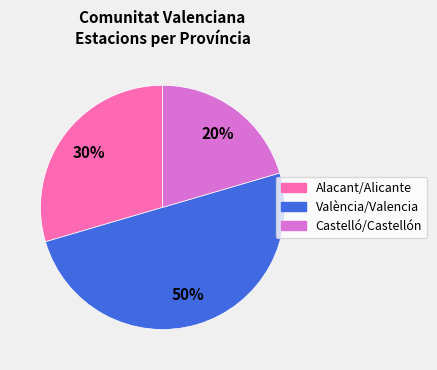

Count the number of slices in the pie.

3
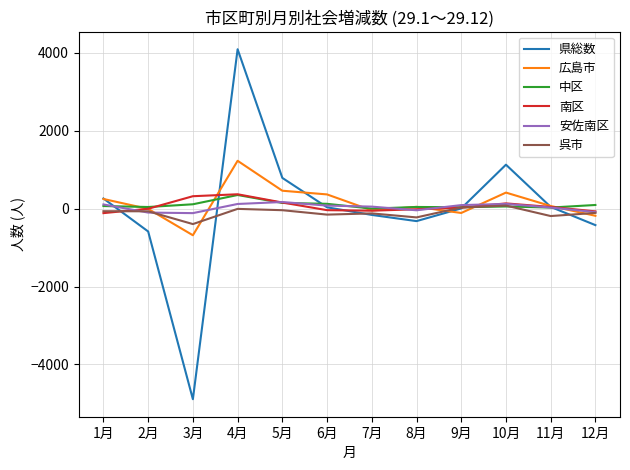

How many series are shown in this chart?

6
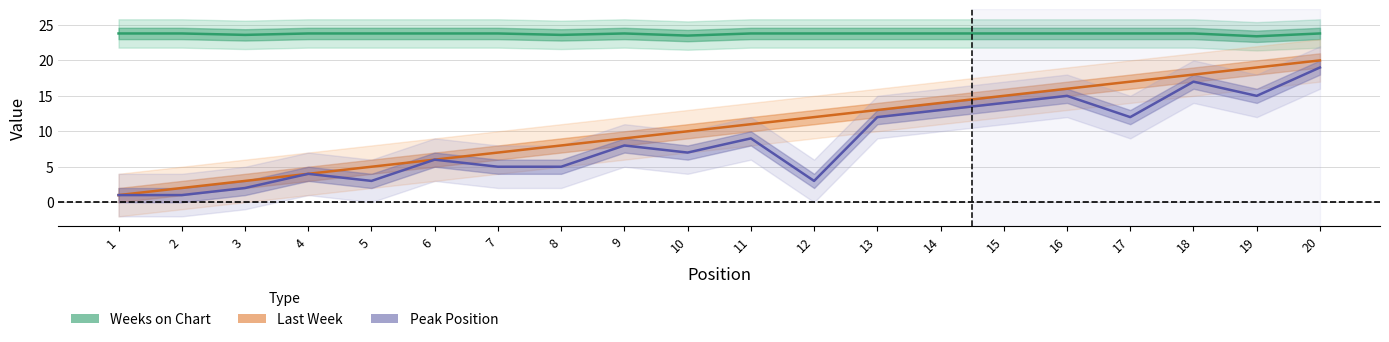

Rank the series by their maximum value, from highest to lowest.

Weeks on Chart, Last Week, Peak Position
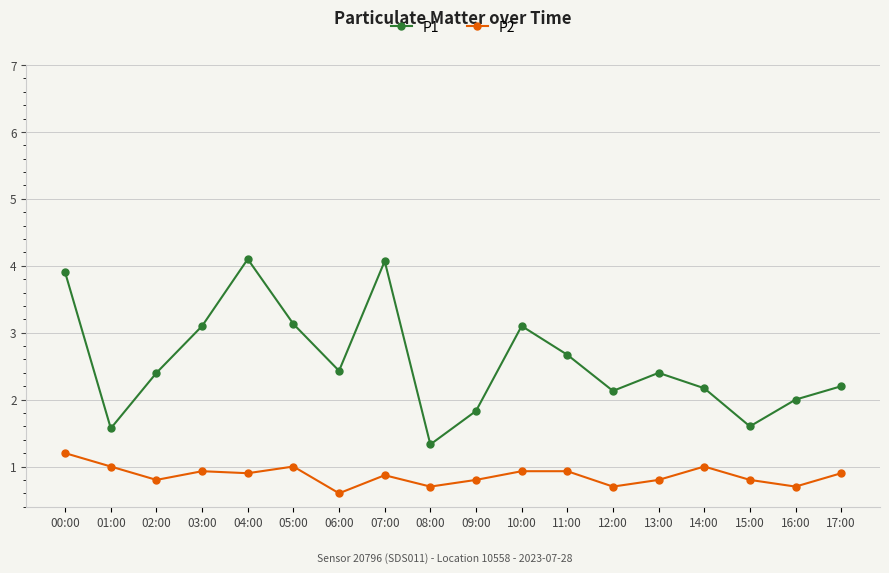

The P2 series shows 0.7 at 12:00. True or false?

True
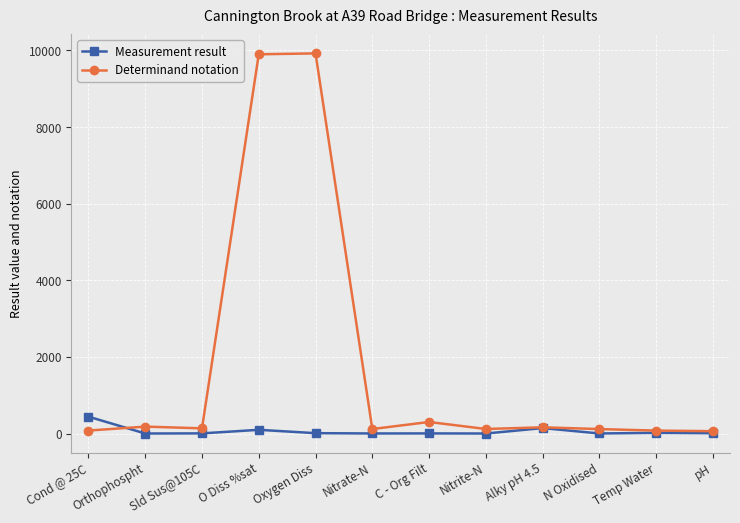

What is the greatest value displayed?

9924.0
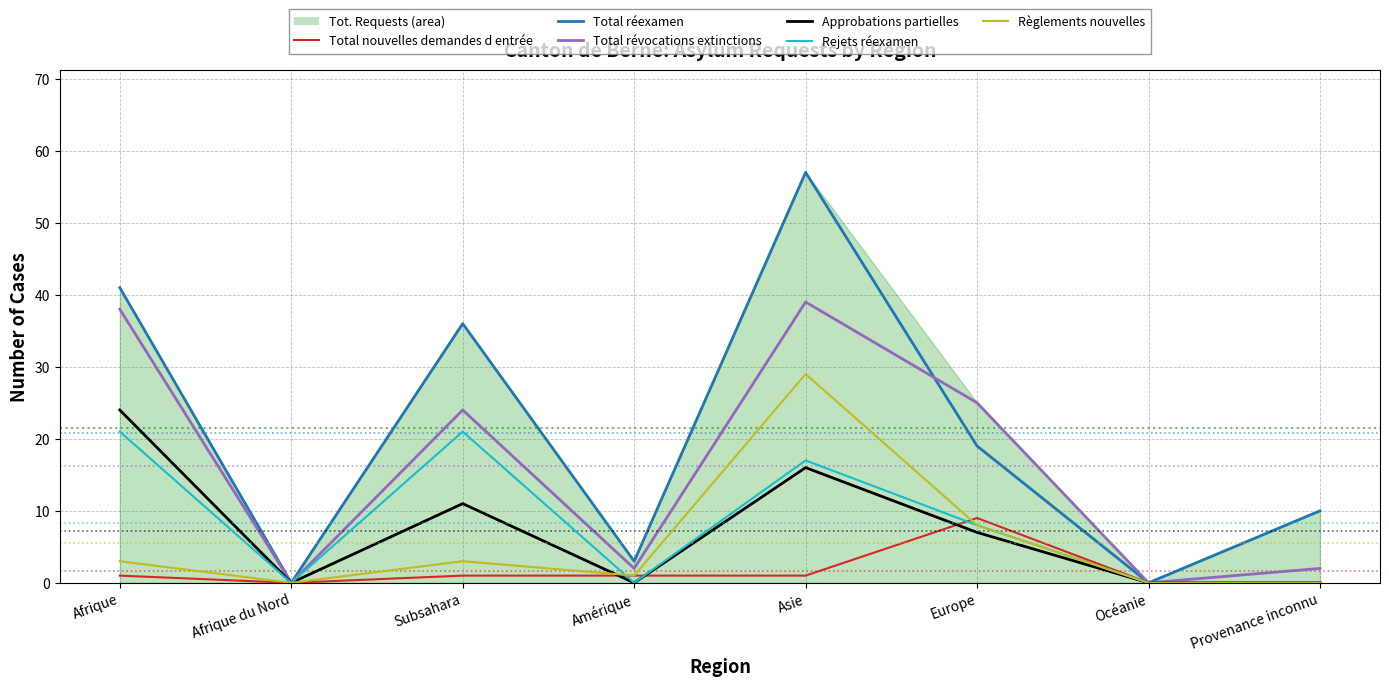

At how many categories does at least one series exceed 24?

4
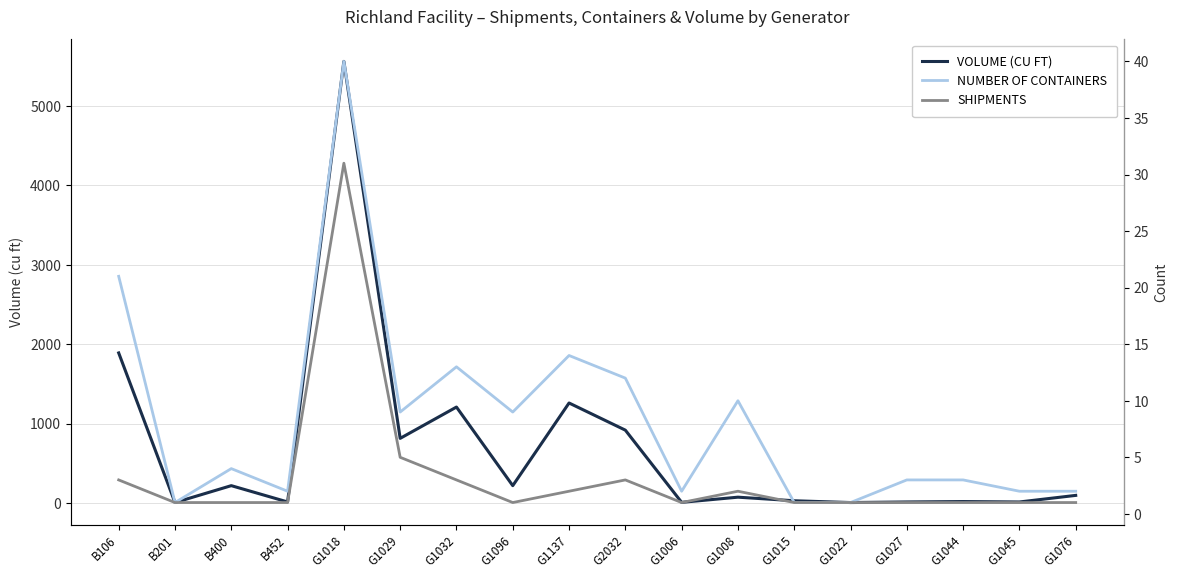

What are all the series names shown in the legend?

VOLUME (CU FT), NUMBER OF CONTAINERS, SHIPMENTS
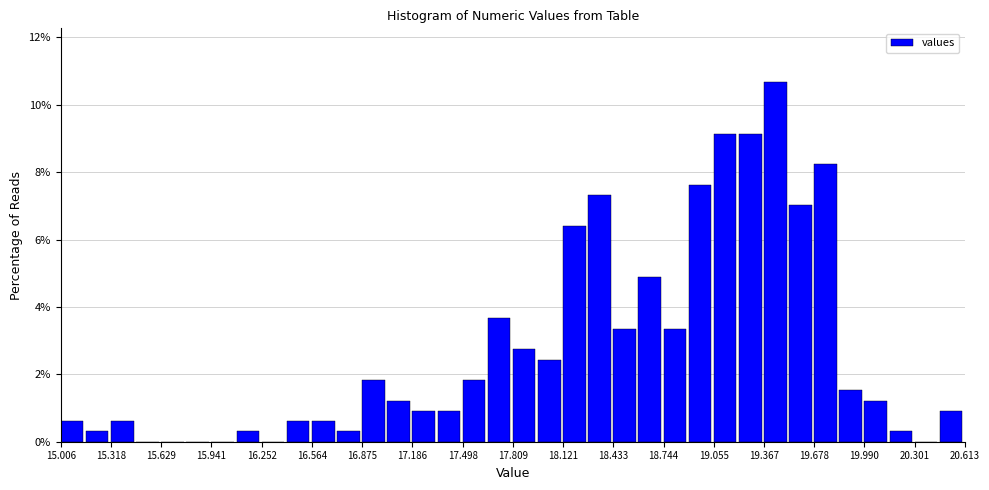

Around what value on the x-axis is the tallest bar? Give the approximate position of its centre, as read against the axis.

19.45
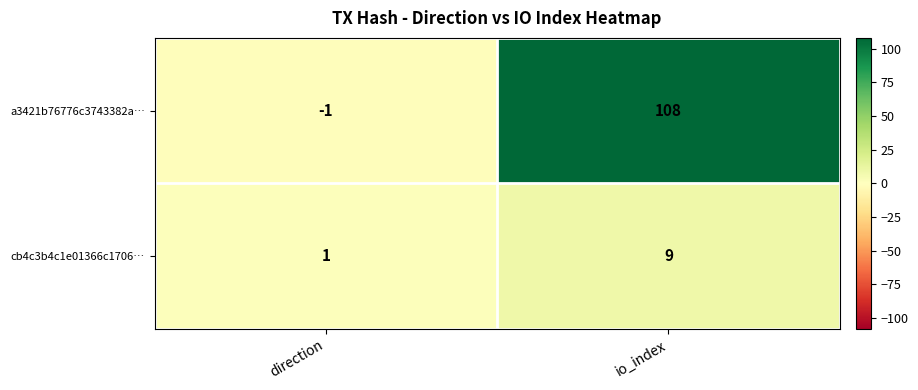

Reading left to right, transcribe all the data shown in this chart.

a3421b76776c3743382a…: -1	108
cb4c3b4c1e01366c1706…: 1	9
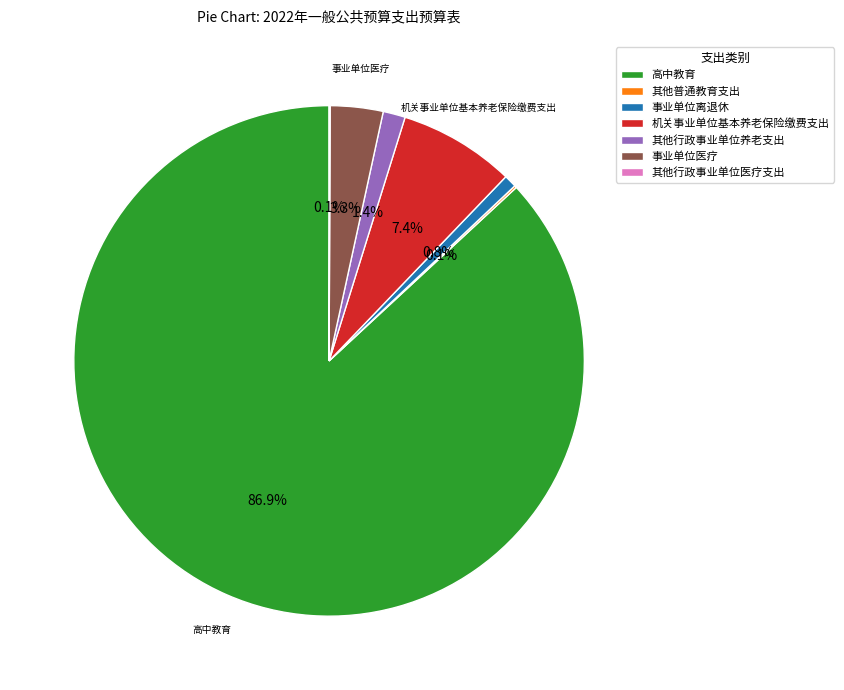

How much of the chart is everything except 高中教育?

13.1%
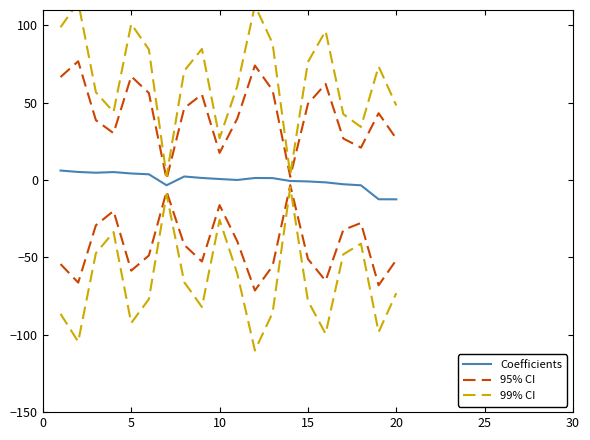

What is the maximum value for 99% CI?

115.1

--- What the exercise asks ---
Quote all of the items above word for word, leaving out the pictures.

--- Answer for this exercise ---
Count the number of slices in the pie.

3

How many series are shown in this chart?

6

Rank the series by their maximum value, from highest to lowest.

Weeks on Chart, Last Week, Peak Position

The P2 series shows 0.7 at 12:00. True or false?

True

What is the greatest value displayed?

9924.0

At how many categories does at least one series exceed 24?

4

What are all the series names shown in the legend?

VOLUME (CU FT), NUMBER OF CONTAINERS, SHIPMENTS

Around what value on the x-axis is the tallest bar? Give the approximate position of its centre, as read against the axis.

19.45

Reading left to right, transcribe all the data shown in this chart.

a3421b76776c3743382a…: -1	108
cb4c3b4c1e01366c1706…: 1	9

How much of the chart is everything except 高中教育?

13.1%

What is the maximum value for 99% CI?

115.1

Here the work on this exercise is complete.